Cette toute-puissance a fait dire, un jour, à un neurochirurgien, à propos d'Antoine: "Que voulez-vous que je vous dise ? Il a le cervelet d'une personne de 70 ans et, avec ses lésions, il ne portera jamais rien à sa bouche." Mais il y a bien d'autres mots qui blessent. "On me dit que je dois faire mon deuil de l'enfant qu'Antoine a été. C'est à la mode, cette expression, dit Philippe. Mais comment faire son deuil de quelqu'un qui est en vie?" A son côté, Corinne murmure: "Pour moi, le plus dur, c'est le regard que la société porte sur ces gens qu'elle voit comme des zombies, des sous-hommes." Les très grands dépendants, et pas seulement les EVC, n'auraient-ils pas, eux aussi, le droit d'exister?
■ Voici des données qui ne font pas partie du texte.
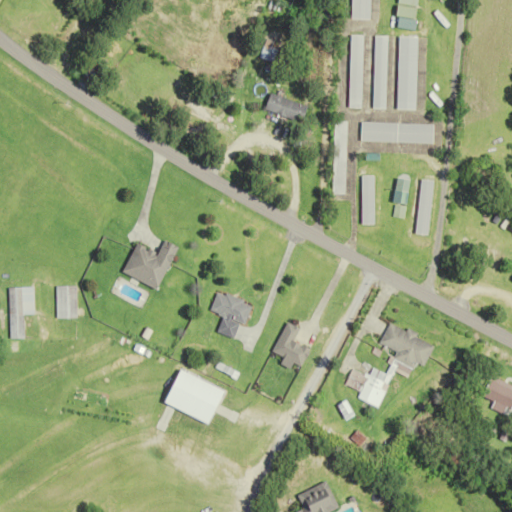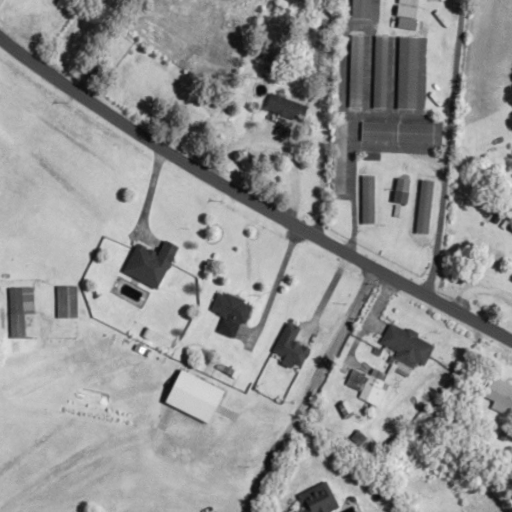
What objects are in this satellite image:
building: (358, 9)
building: (404, 11)
building: (265, 52)
building: (353, 71)
building: (377, 72)
building: (404, 72)
building: (283, 107)
building: (394, 132)
road: (272, 141)
building: (336, 157)
building: (399, 185)
building: (364, 199)
road: (249, 201)
building: (421, 207)
building: (148, 263)
road: (270, 283)
building: (64, 301)
building: (17, 310)
building: (226, 312)
building: (402, 345)
building: (287, 346)
building: (370, 386)
road: (300, 388)
building: (314, 499)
Corinne parle encore de cette impression permanente de devoir se justifier, des regards lourds de certains amis qui pensent qu'elle interprète, des lamentations compatissantes. Un jour, neuf mois après l'accident, Corinne a reçu un coup de fil, celui d'une dame, très agitée. Ce 31 août 2002, elle était en voiture derrière Antoine, elle l'a vu voltiger comme un fétu de paille au-dessus de la route, rebondir plusieurs fois sur la chaussée. Depuis, ses nuits étaient devenues des cauchemars. Du chauffard, Philippe et Corinne n'ont jamais rien su et jamais rien cherché à savoir. 

Le réconfort, les joies, les Petit les trouvent dans les mille petites choses de la vie, le rire, les sorties au cinéma, à la piscine, les weekends handiski, les projets en pagaille. Après quinze jours au Québec pour aller voir le grand frère, il y aura sans doute les Saintes-Maries-de-la-Mer cette année, avec les petits-enfants, le réaménagement du camping-car pour Antoine. Reste la question de l'avenir. "A 70 ans, on ne pourra plus assumer, soupire Corinne. Il faut que nous ayons trouvé une solution d'ici à cinq ans, peut-être une maison partagée avec d'autres personnes comme lui?" Au moment où Corinne prononce ces mots, Antoine tourne la tête sur le côté, loin, très loin, le visage froissé, comme s'il ne voulait pas entendre. Que pense-t-il, en cet instant? Philippe: "Il n'aime pas qu'on en parle." Et de conclure: "Nous n'avons pas choisi ce qui nous est arrivé. Mais nous vivons avec et, à beaucoup d'égards, Antoine a donné un sens à notre vie".